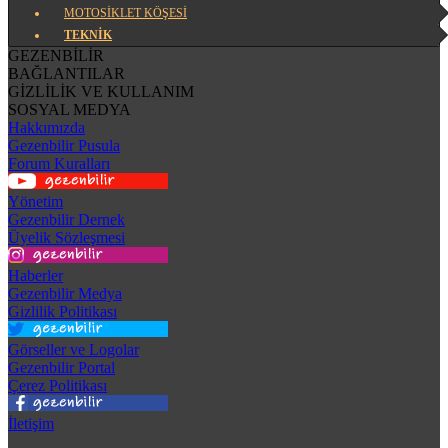
MOTOSİKLET KÖŞESİ
TEKNİK
GEZENBİLİR
BAĞLANTILAR
GİZLİLİK VE KULLANIM
SOSYAL MEDYA
Hakkımızda
Gezenbilir Pusula
Forum Kuralları
Yönetim
Gezenbilir Dernek
Üyelik Sözleşmesi
Haberler
Gezenbilir Medya
Gizlilik Politikası
Görseller ve Logolar
Gezenbilir Portal
Çerez Politikası
İletişim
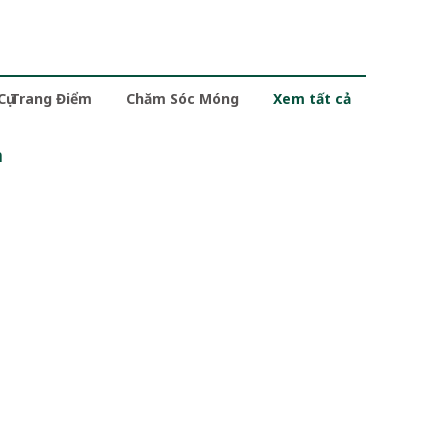
 Cụ Trang Điểm
Chăm Sóc Móng
Xem tất cả
m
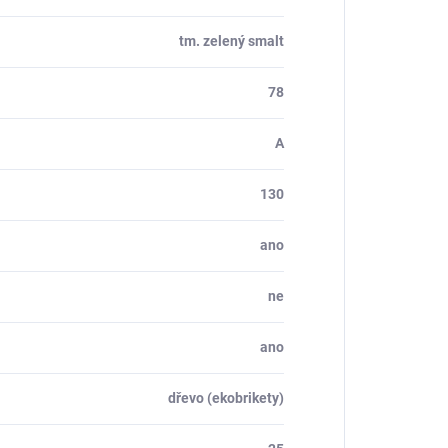
tm. zelený smalt
78
A
130
ano
ne
ano
dřevo (ekobrikety)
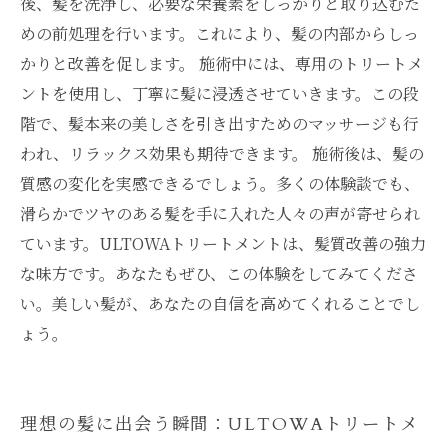
後、髪を洗浄し、必要な栄養素をしっかりと取り込むた
めの前処理を行います。これにより、髪の内部からしっ
かりと改善を促します。 施術中には、専用のトリートメ
ントを使用し、丁寧に髪に浸透させていきます。この段
階で、髪本来の美しさを引き出すためのマッサージも行
われ、リラックス効果も期待できます。 施術後は、髪の
質感の変化を実感できるでしょう。多くの体験談でも、
滑らかでツヤのある髪を手に入れた人々の声が寄せられ
ています。ULTOWAトリートメントは、髪質改善の強力
な味方です。あなたもぜひ、この体験をしてみてくださ
い。美しい髪が、あなたの自信を高めてくれることでし
ょう。
理想の髪に出会う瞬間：ULTOWAトリートメ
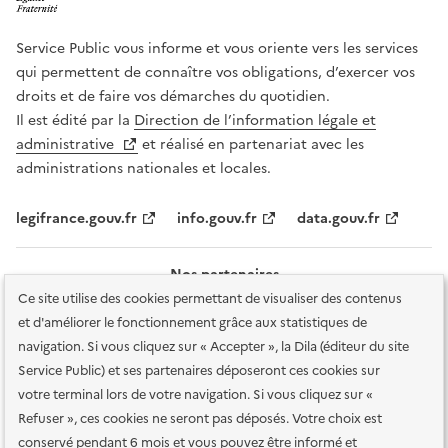
Service Public vous informe et vous oriente vers les services
qui permettent de connaître vos obligations, d’exercer vos
droits et de faire vos démarches du quotidien.
Il est édité par la
Direction de l’information légale et
administrative
et réalisé en partenariat avec les
administrations nationales et locales.
legifrance.gouv.fr
info.gouv.fr
data.gouv.fr
Nos partenaires
Ce site utilise des cookies permettant de visualiser des contenus
et d'améliorer le fonctionnement grâce aux statistiques de
navigation. Si vous cliquez sur « Accepter », la Dila (éditeur du site
Service Public) et ses partenaires déposeront ces cookies sur
votre terminal lors de votre navigation. Si vous cliquez sur «
Plan du site
Accessibilité : totalement conforme
Accessibilité des
Refuser », ces cookies ne seront pas déposés. Votre choix est
services en ligne
Mentions légales
Données personnelles et sécurité
conservé pendant 6 mois et vous pouvez être informé et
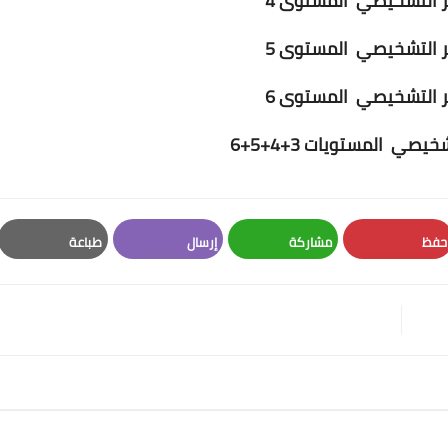
ر التشخيصي المستوى 4
ر التشخيصي المستوى 5
ر التشخيصي المستوى 6
يصي المستويات 3+4+5+6
حفظ
مشاركة
إرسال
طباعة
Print
Email
Whatsapp
Pinterest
——————
HOW TO COMPLETE THIS TASK: Hand back the exact lines from the start of the entries to the line with "理想の髪に出会う瞬間：ULTOWAトリートメ", both ends kept and pictures left out.

ANSWER SECTION:
MOTOSİKLET KÖŞESİ
TEKNİK
GEZENBİLİR
BAĞLANTILAR
GİZLİLİK VE KULLANIM
SOSYAL MEDYA
Hakkımızda
Gezenbilir Pusula
Forum Kuralları
Yönetim
Gezenbilir Dernek
Üyelik Sözleşmesi
Haberler
Gezenbilir Medya
Gizlilik Politikası
Görseller ve Logolar
Gezenbilir Portal
Çerez Politikası
İletişim
 Cụ Trang Điểm
Chăm Sóc Móng
Xem tất cả
m
tm. zelený smalt
78
A
130
ano
ne
ano
dřevo (ekobrikety)
後、髪を洗浄し、必要な栄養素をしっかりと取り込むた
めの前処理を行います。これにより、髪の内部からしっ
かりと改善を促します。 施術中には、専用のトリートメ
ントを使用し、丁寧に髪に浸透させていきます。この段
階で、髪本来の美しさを引き出すためのマッサージも行
われ、リラックス効果も期待できます。 施術後は、髪の
質感の変化を実感できるでしょう。多くの体験談でも、
滑らかでツヤのある髪を手に入れた人々の声が寄せられ
ています。ULTOWAトリートメントは、髪質改善の強力
な味方です。あなたもぜひ、この体験をしてみてくださ
い。美しい髪が、あなたの自信を高めてくれることでし
ょう。
理想の髪に出会う瞬間：ULTOWAトリートメ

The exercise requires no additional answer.